■ **ASSIGNMENT**
Translate this sentence from the blog post about life as a musical into French: "It was all being played out on social media, making it seem even more dramatic."

■ **SOURCE EXTRACT**
= Beginning of Section =

Sunday, July 22, 2012

"My Life", The Musical.

Sometimes you have a moment, when the events around about you create a vortex, and you realize that your life is not a mere cacophony of accidents, which just happen to form a pattern because of the serendipity of random events. Yesterday, the violins swelled in the background, and the harmononious symphony of life sprang into glorious orchestral proportions, as it occasionally does, from time to time. A crescendo of joyful noises, which all melded into a refrain that made me want to sing, seemed to ooze out of seemly random circumstances. A series of wires connected, the amplifier was plugged in, and the "stage Musical" of my life and of those around me seemed to jump into action as a beautifully scripted song. If Hugh Jackman had entered the scene wearing a cowboy hat and singing and dancing at that point I simply would have carried on, and not skipped a beat. Bear with me as I wax poetic- there is a reason for it.

 Perhaps I need to backtrack further to events of last week. These relate to someone close to me, who has found herself embroiled in a soap opera of her own. Unbelievably complex in dimensions, a series of connections and dramas had touched her own life, in a way which to me that seemed to be straight out of a daytime TV drama. Someone she thought she had feelings for was in love with someone that another friend had loved for many years.  The story doesn't end here, it is ongoing, and the songs which could be written in this tale could be very poignant, stirring, tragic and operatic in the extreme. The "someone" at the centre of the love-triangle was causing a good deal of trouble for all the individuals involved, but trying to do it under a pseudonym. It was all being played out on social media, making it seem even more dramatic. Because real people with real feelings were involved, it could have ended very badly. Do you know of a similar plot line? It was inconceivable to my friend and those of us closest to her that this actual situation could be happening, in real time, and yet it was all too real. The 'conclusion' however, has been a much more pleasant one than was predicted. The score at this time could be written by Lloyd Weber himself, and the aria sung by my friend was prophetically belted out by her in a karaoke bar one drunken night not so long ago: "My Heart Will Go On". Little she realize it really WOULD go on, and eventually, happily, because her own musical is thankfully veering away from this Greek Tragedy scenario.

= End of Section =

■ **DATA SHOWN**

= Beginning of Section =

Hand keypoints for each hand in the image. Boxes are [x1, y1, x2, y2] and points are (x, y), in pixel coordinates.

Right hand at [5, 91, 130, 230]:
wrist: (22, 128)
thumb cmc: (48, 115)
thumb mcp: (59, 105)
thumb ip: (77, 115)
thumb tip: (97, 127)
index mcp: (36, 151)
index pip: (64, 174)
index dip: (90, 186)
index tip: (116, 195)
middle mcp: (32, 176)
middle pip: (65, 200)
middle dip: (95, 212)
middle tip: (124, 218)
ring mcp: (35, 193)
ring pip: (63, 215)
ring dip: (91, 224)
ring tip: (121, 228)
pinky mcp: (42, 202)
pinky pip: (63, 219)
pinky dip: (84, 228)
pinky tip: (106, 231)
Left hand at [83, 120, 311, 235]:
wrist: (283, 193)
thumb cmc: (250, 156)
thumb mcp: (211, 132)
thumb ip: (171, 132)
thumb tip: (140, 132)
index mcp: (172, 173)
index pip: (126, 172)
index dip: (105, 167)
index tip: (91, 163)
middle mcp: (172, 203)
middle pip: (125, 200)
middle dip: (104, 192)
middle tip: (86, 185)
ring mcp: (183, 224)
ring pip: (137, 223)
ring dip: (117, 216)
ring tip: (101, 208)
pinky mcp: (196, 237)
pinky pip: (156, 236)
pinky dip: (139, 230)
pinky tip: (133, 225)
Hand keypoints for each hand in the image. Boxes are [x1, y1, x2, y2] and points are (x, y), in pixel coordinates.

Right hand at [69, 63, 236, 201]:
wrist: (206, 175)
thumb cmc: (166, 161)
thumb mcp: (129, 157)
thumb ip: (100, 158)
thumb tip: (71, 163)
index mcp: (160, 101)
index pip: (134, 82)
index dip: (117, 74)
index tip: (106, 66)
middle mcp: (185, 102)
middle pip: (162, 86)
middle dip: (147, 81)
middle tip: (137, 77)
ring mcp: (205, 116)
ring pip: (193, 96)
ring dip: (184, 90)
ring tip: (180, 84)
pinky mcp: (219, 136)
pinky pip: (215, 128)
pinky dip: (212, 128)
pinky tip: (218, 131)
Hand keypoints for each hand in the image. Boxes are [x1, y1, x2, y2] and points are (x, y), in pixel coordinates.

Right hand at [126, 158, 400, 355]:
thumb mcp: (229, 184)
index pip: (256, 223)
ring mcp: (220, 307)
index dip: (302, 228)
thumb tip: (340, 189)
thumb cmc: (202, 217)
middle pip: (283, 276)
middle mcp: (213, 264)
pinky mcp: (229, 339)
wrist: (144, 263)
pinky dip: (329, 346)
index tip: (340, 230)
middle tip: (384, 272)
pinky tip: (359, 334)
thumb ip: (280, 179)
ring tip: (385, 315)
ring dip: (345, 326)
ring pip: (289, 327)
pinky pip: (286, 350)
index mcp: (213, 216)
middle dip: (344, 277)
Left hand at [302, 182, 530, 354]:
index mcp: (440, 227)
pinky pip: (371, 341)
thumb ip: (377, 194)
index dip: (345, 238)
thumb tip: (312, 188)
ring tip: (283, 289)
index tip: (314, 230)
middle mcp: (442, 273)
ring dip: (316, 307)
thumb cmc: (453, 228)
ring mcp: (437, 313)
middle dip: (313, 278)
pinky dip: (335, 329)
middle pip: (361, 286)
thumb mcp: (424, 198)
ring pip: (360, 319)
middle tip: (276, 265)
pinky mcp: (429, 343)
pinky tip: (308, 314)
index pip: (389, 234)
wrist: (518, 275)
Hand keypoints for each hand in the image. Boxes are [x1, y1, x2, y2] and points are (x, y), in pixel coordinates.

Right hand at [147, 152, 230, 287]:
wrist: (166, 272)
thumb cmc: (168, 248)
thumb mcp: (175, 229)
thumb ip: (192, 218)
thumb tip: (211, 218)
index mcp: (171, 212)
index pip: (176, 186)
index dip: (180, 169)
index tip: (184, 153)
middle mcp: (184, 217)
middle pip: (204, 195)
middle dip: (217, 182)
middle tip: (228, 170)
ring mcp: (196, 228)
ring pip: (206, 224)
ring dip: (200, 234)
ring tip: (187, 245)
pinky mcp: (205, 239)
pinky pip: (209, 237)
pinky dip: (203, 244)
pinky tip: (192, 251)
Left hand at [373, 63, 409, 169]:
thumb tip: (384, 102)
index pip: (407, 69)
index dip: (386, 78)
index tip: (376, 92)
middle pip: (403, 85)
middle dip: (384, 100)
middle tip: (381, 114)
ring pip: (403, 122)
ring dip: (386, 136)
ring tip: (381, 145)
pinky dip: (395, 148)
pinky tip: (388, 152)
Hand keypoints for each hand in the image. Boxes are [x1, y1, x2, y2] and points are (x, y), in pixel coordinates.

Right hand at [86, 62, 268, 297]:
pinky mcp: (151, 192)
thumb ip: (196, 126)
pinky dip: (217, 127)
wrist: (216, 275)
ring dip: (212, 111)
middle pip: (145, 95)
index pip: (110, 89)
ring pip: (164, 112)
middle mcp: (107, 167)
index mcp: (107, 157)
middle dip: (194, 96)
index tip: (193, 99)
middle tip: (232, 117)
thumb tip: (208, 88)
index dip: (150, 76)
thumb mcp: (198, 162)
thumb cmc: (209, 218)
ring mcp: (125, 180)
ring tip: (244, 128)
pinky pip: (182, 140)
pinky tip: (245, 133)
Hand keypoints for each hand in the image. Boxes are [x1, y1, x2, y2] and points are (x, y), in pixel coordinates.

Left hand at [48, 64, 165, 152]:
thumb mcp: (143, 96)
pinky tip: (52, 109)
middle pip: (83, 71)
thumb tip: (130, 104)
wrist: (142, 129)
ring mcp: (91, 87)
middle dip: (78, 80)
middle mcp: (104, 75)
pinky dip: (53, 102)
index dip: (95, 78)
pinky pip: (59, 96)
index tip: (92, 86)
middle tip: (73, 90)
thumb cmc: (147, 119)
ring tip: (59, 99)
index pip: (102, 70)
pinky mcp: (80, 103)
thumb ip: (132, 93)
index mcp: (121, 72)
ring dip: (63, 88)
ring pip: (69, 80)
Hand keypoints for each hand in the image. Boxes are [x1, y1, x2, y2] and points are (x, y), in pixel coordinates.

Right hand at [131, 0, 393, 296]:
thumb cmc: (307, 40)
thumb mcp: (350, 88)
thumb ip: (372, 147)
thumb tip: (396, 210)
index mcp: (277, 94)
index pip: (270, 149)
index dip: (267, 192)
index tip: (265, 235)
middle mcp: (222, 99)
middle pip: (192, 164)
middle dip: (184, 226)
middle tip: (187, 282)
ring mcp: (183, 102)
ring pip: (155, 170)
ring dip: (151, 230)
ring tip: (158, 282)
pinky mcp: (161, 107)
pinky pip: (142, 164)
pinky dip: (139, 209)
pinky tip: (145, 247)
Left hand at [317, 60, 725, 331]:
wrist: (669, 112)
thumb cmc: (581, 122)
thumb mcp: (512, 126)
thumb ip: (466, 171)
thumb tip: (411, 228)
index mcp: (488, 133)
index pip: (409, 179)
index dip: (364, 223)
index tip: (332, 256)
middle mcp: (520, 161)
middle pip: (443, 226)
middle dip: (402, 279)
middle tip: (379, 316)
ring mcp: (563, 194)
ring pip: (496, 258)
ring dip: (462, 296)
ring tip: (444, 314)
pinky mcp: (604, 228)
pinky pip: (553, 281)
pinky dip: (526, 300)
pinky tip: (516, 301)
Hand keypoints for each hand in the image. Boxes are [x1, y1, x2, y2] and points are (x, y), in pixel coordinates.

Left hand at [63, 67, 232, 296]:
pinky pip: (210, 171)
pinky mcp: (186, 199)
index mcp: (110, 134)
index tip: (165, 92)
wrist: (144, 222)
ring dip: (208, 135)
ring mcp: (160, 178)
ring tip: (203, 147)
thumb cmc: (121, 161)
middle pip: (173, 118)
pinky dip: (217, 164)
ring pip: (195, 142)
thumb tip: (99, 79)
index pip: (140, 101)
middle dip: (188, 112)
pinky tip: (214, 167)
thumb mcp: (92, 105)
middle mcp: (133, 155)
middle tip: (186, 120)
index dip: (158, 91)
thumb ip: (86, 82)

= End of Section =

■ **TASK ANSWER**
Tout se déroulait sur les réseaux sociaux, ce qui rendait la situation encore plus dramatique.